Le dilemme de la gauche est le refus du mérite qui s’oppose à sa nécessité. Le refus de croire en une essence de l’individu fait du mérite une variable à définir. Le mérite n’est qu’une convention, il n’a aucune réalité mais les individus veulent et doivent croire en leur inné et à la valeur de leurs actions. Le mérite fait donc figure d’instrument utile pour préserver le contrat social. Le contrat social doit donner à la majorité des citoyens envie d’en faire partie. Les règles du jeu doivent donner envie de jouer. Il faut donc définir un mérite individuel et le valoriser pour amener la majorité dans le contrat social. Mais la définition ne doit pas être trop stricte et la valorisation trop forte, pour ne pas rendre trop grande la proportion de ceux qui à cause des déterminations sociales ne peuvent pas se conformer à cette norme de mérite. Il faut trouver un équilibre entre d’un côté ceux qu’on exclue car ils ne sont pas assez méritants et de l’autre les méritants qu’on pénalise pour combattre les déterminismes sociaux. Il faut trouver une juste mesure dans la prise en compte de l’inné et de l’acquis. Pour le socialisme cette mesure est celle qui divisera le moins possible la société, qui favorisera le plus les minorités en pénalisant le moins la majorité. La ligne à tracer est celle qui inclura le maximum de citoyens dans un ensemble ou l’égalité est la plus vraie possible mais qui permettra au système d’être supportable.

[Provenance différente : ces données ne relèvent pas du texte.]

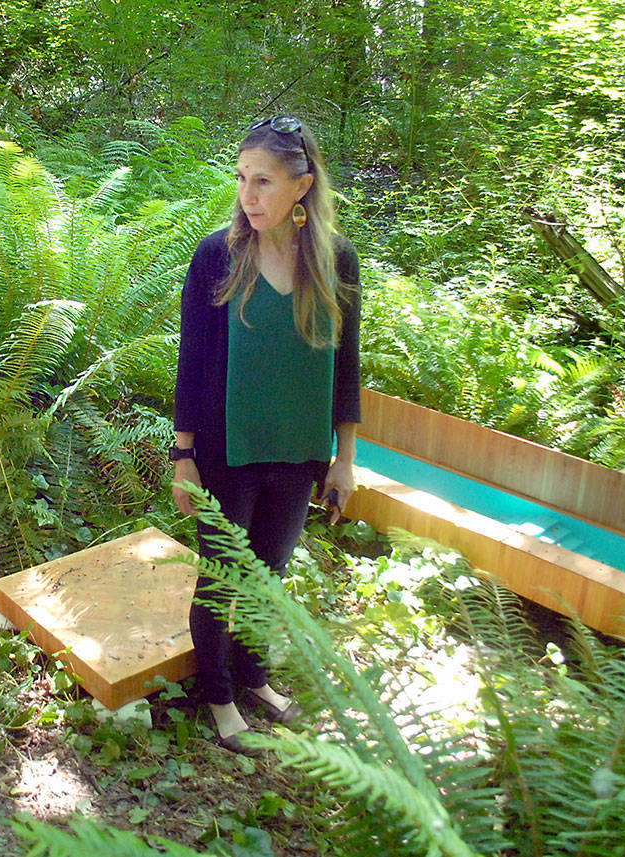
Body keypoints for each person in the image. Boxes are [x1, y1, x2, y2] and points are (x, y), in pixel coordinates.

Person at [171, 115, 361, 754]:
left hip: (301, 450)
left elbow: (345, 366)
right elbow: (192, 362)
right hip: (229, 450)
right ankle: (219, 696)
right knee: (222, 576)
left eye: (264, 182)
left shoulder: (337, 262)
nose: (248, 197)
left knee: (269, 575)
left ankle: (254, 677)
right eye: (242, 180)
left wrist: (344, 458)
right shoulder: (217, 257)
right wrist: (183, 456)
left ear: (302, 187)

Le problème est que cet équilibre n’existe pas, il reste à construire. Sa définition change en permanence et est pour une bonne part soumise à la subjectivité. Peut-on se permettre de sacrifier 5% de la population trop lourdement déterminés ? Ou doit-on combattre plus en avant les déterminants sociaux pour inclure 99% de la population, même si cela correspond à une contribution très lourde pour la vaste majorité qui se contenterait aisément de règles méritocratiques plus strictes ? Voilà le nerf du socialisme : où définir le moins-pire pour permettre un mieux au plus grand nombre ? C’est la réponse que je fais à ceux qui critiquent le parti socialiste pour ses divisions et ses problèmes de cohérence. Si le parti socialiste a autant de tendances différentes en son sein c’est parce qu’il y a autant de définitions possibles de la juste mesure. Le parti socialiste a fait le choix de la difficulté. C’est un parti sans ligne car c’est un parti du réel, un parti qui ne se base pas sur des absolus mais sur des valeurs et leur articulation avec la réalité. Le socialisme est une œuvre qu’il faut construire et reconstruire perpétuellement.